Stitches are used to reposition the gum at the front of the mouth and to help stop troublesome bleeding. They are not always required at the back of the mouth (e.g. after wisdom teeth removal). If stitches are used, they will be dissolvable and will disappear within 1 to 2 weeks. When the gum is stitched you might feel as though your cheek has been tethered, but this will resolve over time..
Resume normal tooth brushing as soon as possible after surgery; it will not damage the healing sockets. The day after surgery you should start to rinse your mouth 3 to 4 times per day. A teaspoon of salt in a glass of warm water is an appropriate rinse for most patients. Patients who have undergone implant surgery or major jaw surgery should use an antiseptic mouthwash for the first two weeks. Alcohol-free 0.2% chlorhexidine mouthwash can be purchased from pharmacies without a prescription. It is generally recommended that you continue to rinse your mouth as above until your first follow-up appointment.
A relatively soft diet will be more comfortable in the period immediately following surgery. Hot and spicy foods should be avoided. Ensure that you maintain adequate fluid intake. After a few days you may wish to practise opening and closing your mouth gently to encourage restoration of normal movement. This may sometimes take a few weeks, depending on the procedure you have had.
This should be restricted to a minimum for the first 2 to 3 days because strenuous activity or exercise may promote bleeding.
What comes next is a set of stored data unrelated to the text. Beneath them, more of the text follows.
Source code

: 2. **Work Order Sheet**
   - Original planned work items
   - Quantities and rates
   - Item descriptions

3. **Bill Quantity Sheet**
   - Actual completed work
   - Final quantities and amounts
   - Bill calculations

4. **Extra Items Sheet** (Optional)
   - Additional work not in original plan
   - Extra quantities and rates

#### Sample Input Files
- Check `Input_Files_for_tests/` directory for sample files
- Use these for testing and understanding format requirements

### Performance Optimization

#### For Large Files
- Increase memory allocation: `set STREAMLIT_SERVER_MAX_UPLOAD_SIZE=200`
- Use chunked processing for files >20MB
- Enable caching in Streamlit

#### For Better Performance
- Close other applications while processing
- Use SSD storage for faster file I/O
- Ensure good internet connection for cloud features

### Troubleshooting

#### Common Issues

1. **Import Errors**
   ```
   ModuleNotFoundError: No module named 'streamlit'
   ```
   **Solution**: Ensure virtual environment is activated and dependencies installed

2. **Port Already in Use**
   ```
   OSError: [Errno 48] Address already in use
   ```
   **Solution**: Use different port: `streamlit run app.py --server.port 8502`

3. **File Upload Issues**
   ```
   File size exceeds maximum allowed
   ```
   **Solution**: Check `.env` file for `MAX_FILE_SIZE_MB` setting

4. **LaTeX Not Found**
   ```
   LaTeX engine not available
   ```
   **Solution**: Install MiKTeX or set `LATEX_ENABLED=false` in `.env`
If you have had a general anaesthetic or sedation, we require that a responsible adult accompanies you home. Under no circumstances should you drive a motor vehicle for at least 24 hours.
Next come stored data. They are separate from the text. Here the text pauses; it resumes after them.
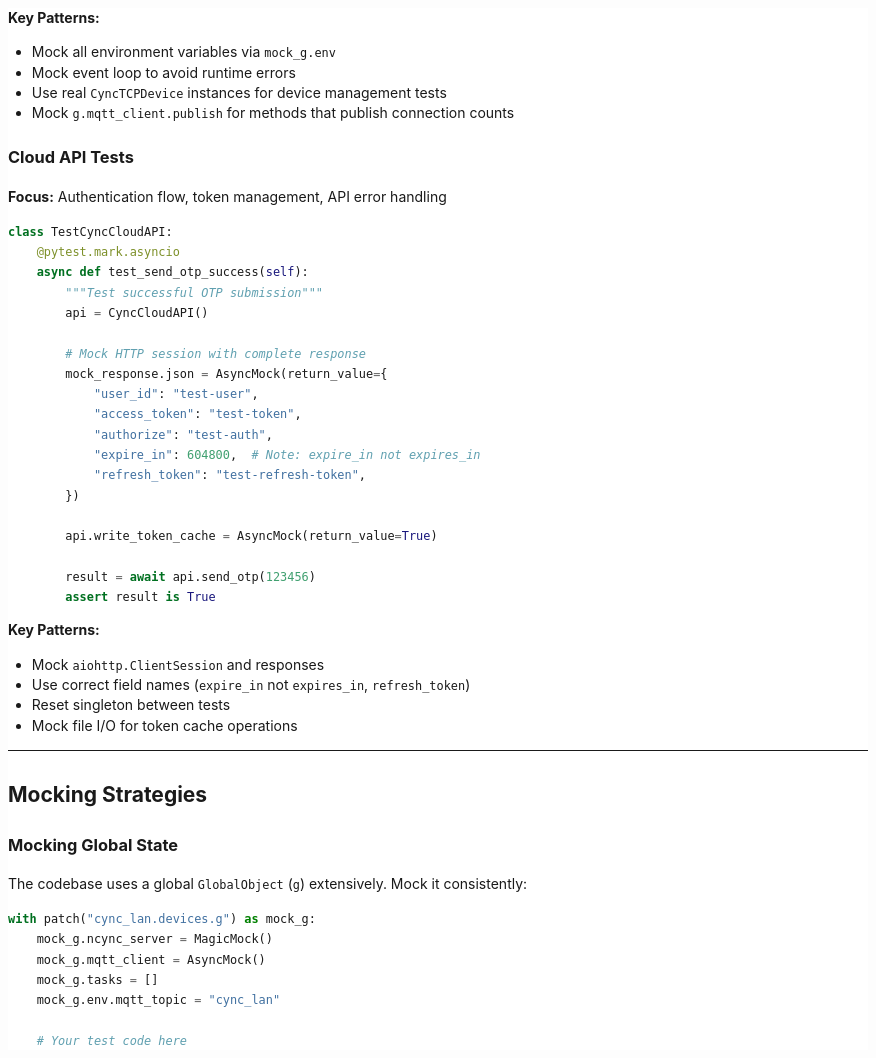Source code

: **Key Patterns:**
- Mock all environment variables via `mock_g.env`
- Mock event loop to avoid runtime errors
- Use real `CyncTCPDevice` instances for device management tests
- Mock `g.mqtt_client.publish` for methods that publish connection counts

### Cloud API Tests

**Focus:** Authentication flow, token management, API error handling

```python
class TestCyncCloudAPI:
    @pytest.mark.asyncio
    async def test_send_otp_success(self):
        """Test successful OTP submission"""
        api = CyncCloudAPI()

        # Mock HTTP session with complete response
        mock_response.json = AsyncMock(return_value={
            "user_id": "test-user",
            "access_token": "test-token",
            "authorize": "test-auth",
            "expire_in": 604800,  # Note: expire_in not expires_in
            "refresh_token": "test-refresh-token",
        })

        api.write_token_cache = AsyncMock(return_value=True)

        result = await api.send_otp(123456)
        assert result is True
```

**Key Patterns:**
- Mock `aiohttp.ClientSession` and responses
- Use correct field names (`expire_in` not `expires_in`, `refresh_token`)
- Reset singleton between tests
- Mock file I/O for token cache operations

---

## Mocking Strategies

### Mocking Global State

The codebase uses a global `GlobalObject` (`g`) extensively. Mock it consistently:

```python
with patch("cync_lan.devices.g") as mock_g:
    mock_g.ncync_server = MagicMock()
    mock_g.mqtt_client = AsyncMock()
    mock_g.tasks = []
    mock_g.env.mqtt_topic = "cync_lan"

    # Your test code here
```
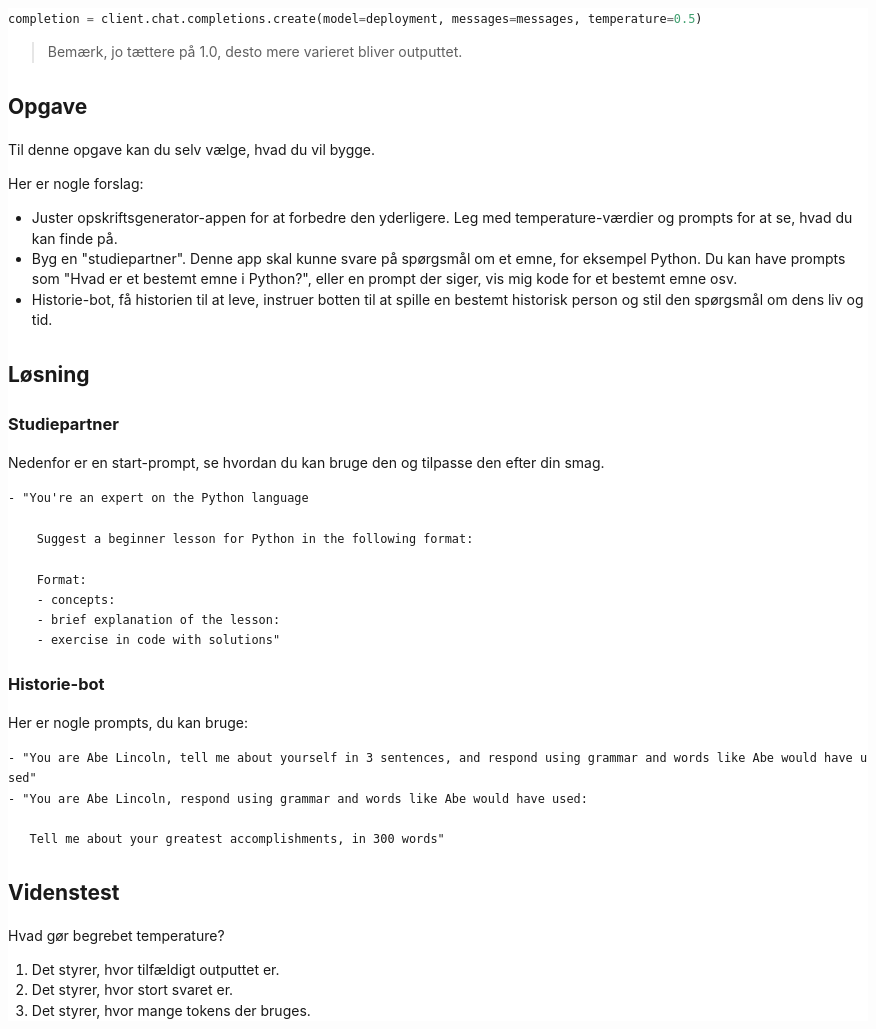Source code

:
   ```python
  completion = client.chat.completions.create(model=deployment, messages=messages, temperature=0.5)
  ```

  > Bemærk, jo tættere på 1.0, desto mere varieret bliver outputtet.

## Opgave

Til denne opgave kan du selv vælge, hvad du vil bygge.

Her er nogle forslag:

- Juster opskriftsgenerator-appen for at forbedre den yderligere. Leg med temperature-værdier og prompts for at se, hvad du kan finde på.
- Byg en "studiepartner". Denne app skal kunne svare på spørgsmål om et emne, for eksempel Python. Du kan have prompts som "Hvad er et bestemt emne i Python?", eller en prompt der siger, vis mig kode for et bestemt emne osv.
- Historie-bot, få historien til at leve, instruer botten til at spille en bestemt historisk person og stil den spørgsmål om dens liv og tid.

## Løsning

### Studiepartner

Nedenfor er en start-prompt, se hvordan du kan bruge den og tilpasse den efter din smag.

```text
- "You're an expert on the Python language

    Suggest a beginner lesson for Python in the following format:

    Format:
    - concepts:
    - brief explanation of the lesson:
    - exercise in code with solutions"
```

### Historie-bot

Her er nogle prompts, du kan bruge:

```text
- "You are Abe Lincoln, tell me about yourself in 3 sentences, and respond using grammar and words like Abe would have used"
- "You are Abe Lincoln, respond using grammar and words like Abe would have used:

   Tell me about your greatest accomplishments, in 300 words"
```

## Videnstest

Hvad gør begrebet temperature?

1. Det styrer, hvor tilfældigt outputtet er.
1. Det styrer, hvor stort svaret er.
1. Det styrer, hvor mange tokens der bruges.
Possible post-operative side effects include earache, temporary ache or sensitivity of adjacent teeth, restricted mouth opening, stretching or cracking at the corners of the mouth or discoloration of the skin. These are temporary conditions that will reduce as healing progresses.
We will make a follow-up telephone call in the days following your surgery to confirm your progress. A routine review appointment will be arranged for you around 2 to 3 weeks post-surgery unless otherwise indicated. Review appointments do not incur an additional out-of-pocket charge.
A small pack is sometimes sutured over the exposed tooth to act like a dressing. This pack will usually fall out 7 to 14 days post-operatively. For some patients an orthodontic device may be bonded to the exposed tooth to enable your orthodontist to move the tooth. You can begin circular brushing over an exposed tooth as soon as this feels comfortable.
If you have had a denture inserted it should be left in place for 24 hours, then removed twice a day for cleaning.
After an implant, you should leave out your denture (if applicable) until your practitioner advises you to resume normal daily wear. Antibiotics are prescribed if you have had a bone or gum graft. A second, very minor procedure may be required in 3 to 6 months’ time if the implant is buried at the time of surgery.